What you will do:
Could you carry on the Operation Deep Freeze account below, starting right after its last sentence?

Text shown:
Operation Deep Freeze
Bill Littlewood, 1954
LITTLEWOOD: [In September 1954] I found myself with a desk job. But I wanted field work. Oceanography, and later Foreign Service, is really the way to see other parts of the world. So I was needling my Division Director to put me back in the sea-going job. He said that we were starting to prepare for the “International Geophysical Year” [IGY, 1957-58] coming up. Everybody will remember that the IGY was when Sputnik went up.
The Antarctic program “Operation Deep Freeze” would be starting, as the U.S. had to find sites for the research bases that were going to be built there. The Navy (I was still working for the U.S. Navy), would be the one that did the ocean transportation, logistics and the operations. We would do an oceanographic program on the way down, there, and on the way back, because there were very little oceanographic data from the Antarctic areas at that time. We would have oceanographic teams on each of the four icebreakers. We often would be operating very far apart, for example one icebreaker on one side of the Antarctic and another on the other side, I was in charge of that programming for oceanography so I wrote up the plan and instructions.

Supplied records:
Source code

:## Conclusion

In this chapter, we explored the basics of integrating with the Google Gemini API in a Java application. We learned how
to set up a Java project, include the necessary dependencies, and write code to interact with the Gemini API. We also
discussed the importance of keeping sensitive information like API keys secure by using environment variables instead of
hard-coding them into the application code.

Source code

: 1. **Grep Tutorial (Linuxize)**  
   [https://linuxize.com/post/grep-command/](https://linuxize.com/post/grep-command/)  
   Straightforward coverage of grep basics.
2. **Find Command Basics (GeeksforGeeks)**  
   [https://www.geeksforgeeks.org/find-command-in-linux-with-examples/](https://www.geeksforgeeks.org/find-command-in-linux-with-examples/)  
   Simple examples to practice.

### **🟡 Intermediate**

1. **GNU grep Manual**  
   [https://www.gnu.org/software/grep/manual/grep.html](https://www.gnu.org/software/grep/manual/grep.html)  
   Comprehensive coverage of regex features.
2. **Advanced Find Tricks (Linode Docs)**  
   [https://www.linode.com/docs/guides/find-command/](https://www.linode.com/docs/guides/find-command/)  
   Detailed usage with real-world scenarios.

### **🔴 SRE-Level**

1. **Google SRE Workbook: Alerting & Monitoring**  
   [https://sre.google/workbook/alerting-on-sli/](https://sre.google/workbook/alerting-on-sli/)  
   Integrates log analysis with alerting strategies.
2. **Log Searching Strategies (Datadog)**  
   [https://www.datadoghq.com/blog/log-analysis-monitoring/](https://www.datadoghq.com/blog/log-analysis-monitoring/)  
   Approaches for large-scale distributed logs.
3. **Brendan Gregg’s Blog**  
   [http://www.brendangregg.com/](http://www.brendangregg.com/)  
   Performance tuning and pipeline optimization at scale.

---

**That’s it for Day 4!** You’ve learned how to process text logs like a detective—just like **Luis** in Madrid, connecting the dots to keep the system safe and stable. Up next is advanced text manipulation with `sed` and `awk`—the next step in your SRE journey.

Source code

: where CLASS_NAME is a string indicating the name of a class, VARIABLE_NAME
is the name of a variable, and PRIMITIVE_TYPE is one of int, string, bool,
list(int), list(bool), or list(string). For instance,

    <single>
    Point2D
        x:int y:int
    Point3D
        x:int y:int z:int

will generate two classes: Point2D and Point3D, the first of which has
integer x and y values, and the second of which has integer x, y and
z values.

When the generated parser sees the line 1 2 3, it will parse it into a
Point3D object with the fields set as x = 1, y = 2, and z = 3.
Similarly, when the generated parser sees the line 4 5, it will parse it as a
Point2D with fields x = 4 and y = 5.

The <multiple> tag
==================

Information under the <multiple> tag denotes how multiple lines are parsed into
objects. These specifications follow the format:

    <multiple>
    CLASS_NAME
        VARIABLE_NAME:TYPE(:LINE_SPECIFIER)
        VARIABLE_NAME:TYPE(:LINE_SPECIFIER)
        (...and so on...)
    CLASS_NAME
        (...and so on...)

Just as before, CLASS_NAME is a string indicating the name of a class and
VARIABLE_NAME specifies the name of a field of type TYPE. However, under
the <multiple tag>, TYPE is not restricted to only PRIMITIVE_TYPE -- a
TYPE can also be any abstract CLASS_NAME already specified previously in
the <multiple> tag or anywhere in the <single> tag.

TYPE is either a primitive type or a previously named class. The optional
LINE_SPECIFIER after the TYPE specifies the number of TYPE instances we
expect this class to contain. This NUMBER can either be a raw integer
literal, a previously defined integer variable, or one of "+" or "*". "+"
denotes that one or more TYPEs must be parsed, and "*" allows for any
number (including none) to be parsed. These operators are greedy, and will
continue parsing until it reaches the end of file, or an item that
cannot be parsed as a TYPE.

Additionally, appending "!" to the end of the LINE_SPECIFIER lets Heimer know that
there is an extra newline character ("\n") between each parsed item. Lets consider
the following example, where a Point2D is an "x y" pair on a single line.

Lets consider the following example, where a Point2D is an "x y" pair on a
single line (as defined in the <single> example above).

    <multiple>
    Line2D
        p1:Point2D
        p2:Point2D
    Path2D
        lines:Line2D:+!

Response area:
I was away for about six months each time. My wife knew she was marrying an American civilian sailor, but I told her longest I would be away was three months. Now it’s six months down and six months back, not the three that I had promised. We had a little girl, I’d see our little girl every six months. Not good!…It was just such a long time. I said, “Well, it all ends in four years.” A couple of years finding base sites and making the stations, and then a year and a half for the official IGY seasons down there. Which means two more Antarctic seasons. And so it’s really four years and then it’s all over and I’ll go back (I presumed) to the other routine of three months away and three months back.
What then happened was the Antarctic Treaty. The thirty-year Antarctic Treaty is still going on! It’s passed its thirty years in ’91. It’s now over forty years and going strong. So Antarctic scientific work is still going on there. Its purpose was to continue the great international scientific studies there that occurred during the IGY. We hope it will never stop. All national claims on the Antarctic are put aside under the Antarctic Treaty….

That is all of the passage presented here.